Women are often despised, as they are an object that satisfies the pleasures of men, and one of the pleasures of men is domination using the pain it causes in women (that is, they tend to exhibit very typical traits of the narcissist and the sadist).
You mention that dark personality traits are significantly associated with levels of moral disengagement in an intimate relationship. What sort of behaviors do these people typically express inside and outside of their relationships?
Within a partner, the abuser continually expresses that he is the victim, and continuously tries to annul his partner, so that he comes to assume that he is the guilty one and should be mistreated.
The victim fears going against the designs of the abuser. It is something similar to the so-called "Stockholm syndrome."
The best form of domination is the one accepted by the dominated. And that is achieved by making the victim accept small things out of politeness, and gradually increasing the actions of humiliation.
But, in turn, the abuser believes that the abused deserves those punishments and that she likes to be annulled and punished. Unfortunately, many victims accept the abuse and call the abuse "love."
Did you find any gender differences or other demographic differences?
In our research, in addition to the gender variable, we have only verified the influence of the age variable, and we have not found significant differences. What is certain is that older people are much more hesitant to recognize abuse.
How might your research inform clinical efforts to manage behavioral processes such as moral disengagement?
Moral disconnection was considered from the beginning, since the Bandura concept was created, as a cognitive process that allows people to carry out actions that are morally reprehensible.
Unfortunately, it has hardly been used within a context of treatment of criminals, and of course, not in that of the aggressors of their partners.

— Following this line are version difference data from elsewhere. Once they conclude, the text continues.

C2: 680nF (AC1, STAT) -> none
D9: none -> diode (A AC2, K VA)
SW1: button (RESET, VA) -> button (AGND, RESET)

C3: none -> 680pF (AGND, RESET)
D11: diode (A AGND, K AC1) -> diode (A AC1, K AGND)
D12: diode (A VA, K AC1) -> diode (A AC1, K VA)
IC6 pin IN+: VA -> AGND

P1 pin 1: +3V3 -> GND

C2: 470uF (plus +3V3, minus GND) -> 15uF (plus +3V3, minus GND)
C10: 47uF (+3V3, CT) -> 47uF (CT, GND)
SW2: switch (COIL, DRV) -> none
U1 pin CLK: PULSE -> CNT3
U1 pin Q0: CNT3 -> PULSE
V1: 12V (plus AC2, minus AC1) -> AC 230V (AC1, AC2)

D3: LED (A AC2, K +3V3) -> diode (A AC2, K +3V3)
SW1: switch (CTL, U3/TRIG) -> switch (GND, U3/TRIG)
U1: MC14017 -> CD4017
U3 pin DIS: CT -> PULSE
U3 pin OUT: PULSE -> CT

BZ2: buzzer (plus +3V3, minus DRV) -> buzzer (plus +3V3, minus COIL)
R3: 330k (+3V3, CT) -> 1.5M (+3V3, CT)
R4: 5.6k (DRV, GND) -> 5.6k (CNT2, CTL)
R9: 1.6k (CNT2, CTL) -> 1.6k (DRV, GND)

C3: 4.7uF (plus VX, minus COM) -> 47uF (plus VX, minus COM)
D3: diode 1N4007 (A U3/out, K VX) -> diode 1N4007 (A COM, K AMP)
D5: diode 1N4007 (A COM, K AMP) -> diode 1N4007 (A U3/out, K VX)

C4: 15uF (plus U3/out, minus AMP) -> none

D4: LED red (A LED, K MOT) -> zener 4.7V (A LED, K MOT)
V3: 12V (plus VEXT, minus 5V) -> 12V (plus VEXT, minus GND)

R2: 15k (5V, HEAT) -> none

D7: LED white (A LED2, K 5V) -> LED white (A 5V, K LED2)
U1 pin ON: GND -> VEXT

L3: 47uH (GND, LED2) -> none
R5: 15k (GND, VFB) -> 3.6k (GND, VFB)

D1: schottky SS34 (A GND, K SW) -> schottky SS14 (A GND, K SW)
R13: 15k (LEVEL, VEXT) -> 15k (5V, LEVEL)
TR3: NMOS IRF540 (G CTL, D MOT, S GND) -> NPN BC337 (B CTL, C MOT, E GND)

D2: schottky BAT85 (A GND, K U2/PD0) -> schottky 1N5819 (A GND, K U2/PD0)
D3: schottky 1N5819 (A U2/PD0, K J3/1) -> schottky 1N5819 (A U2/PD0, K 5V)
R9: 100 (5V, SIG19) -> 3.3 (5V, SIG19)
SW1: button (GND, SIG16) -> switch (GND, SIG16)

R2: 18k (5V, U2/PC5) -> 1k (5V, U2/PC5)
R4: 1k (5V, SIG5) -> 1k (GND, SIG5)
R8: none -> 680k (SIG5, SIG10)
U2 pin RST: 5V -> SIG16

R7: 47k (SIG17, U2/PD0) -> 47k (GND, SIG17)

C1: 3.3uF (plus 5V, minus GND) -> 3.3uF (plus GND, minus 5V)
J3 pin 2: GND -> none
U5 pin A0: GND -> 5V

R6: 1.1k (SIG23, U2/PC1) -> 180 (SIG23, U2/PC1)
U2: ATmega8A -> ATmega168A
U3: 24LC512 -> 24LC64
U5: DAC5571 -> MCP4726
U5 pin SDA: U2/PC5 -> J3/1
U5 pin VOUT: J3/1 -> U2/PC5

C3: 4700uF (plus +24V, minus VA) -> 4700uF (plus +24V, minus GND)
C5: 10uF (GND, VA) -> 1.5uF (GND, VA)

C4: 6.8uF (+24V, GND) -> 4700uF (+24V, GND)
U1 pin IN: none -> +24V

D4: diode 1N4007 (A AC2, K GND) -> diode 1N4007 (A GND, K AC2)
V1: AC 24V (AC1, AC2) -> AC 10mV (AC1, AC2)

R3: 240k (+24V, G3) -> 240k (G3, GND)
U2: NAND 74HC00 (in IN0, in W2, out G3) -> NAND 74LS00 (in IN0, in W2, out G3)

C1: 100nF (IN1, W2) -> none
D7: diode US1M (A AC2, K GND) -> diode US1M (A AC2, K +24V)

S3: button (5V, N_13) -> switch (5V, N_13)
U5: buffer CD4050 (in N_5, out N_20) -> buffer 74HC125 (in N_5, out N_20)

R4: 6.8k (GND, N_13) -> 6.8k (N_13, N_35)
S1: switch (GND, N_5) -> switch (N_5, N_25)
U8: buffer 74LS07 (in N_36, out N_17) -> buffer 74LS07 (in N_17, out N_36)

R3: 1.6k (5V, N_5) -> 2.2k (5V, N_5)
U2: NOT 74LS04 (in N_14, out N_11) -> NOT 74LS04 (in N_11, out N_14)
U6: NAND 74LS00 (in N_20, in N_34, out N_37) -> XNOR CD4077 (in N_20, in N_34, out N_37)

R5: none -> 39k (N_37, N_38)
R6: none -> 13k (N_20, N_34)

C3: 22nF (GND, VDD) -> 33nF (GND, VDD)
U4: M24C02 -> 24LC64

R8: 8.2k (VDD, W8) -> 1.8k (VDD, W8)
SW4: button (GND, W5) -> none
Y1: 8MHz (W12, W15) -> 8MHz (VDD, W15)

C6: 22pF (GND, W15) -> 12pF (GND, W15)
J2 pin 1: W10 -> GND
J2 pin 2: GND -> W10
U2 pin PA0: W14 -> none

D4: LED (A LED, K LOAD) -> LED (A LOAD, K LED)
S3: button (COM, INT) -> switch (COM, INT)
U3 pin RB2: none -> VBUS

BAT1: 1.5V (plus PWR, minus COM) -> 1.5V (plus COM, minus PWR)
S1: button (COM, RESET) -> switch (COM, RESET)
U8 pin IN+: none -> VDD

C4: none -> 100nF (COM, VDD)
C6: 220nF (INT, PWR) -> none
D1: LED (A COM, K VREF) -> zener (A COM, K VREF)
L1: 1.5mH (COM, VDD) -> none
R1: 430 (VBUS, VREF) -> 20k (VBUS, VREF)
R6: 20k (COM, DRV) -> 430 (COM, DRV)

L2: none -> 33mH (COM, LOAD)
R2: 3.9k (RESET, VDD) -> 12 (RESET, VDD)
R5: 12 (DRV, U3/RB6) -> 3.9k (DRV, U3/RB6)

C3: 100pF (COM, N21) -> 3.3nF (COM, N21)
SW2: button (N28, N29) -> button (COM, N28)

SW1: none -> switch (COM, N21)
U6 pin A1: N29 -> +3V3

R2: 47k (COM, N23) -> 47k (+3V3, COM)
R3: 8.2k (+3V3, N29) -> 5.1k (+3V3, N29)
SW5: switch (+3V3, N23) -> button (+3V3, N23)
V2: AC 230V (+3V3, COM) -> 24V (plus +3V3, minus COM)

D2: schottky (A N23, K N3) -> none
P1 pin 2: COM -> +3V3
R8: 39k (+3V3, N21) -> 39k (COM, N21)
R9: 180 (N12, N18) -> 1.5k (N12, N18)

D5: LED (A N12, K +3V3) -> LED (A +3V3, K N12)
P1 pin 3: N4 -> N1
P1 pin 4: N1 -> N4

We believe that its measurement can be very useful to be able to subsequently carry out interventions such as cognitive restructuring therapies.
Do you have plans for follow-up research? Where would you like to see research on dark personality traits go in the future?
We are focusing more on children who suffer the consequences of parents who want revenge on their ex-partners. We want to verify how these revenges affect their development, and how on many occasions contact with judicial institutions develops higher levels of Machiavellianism in these children.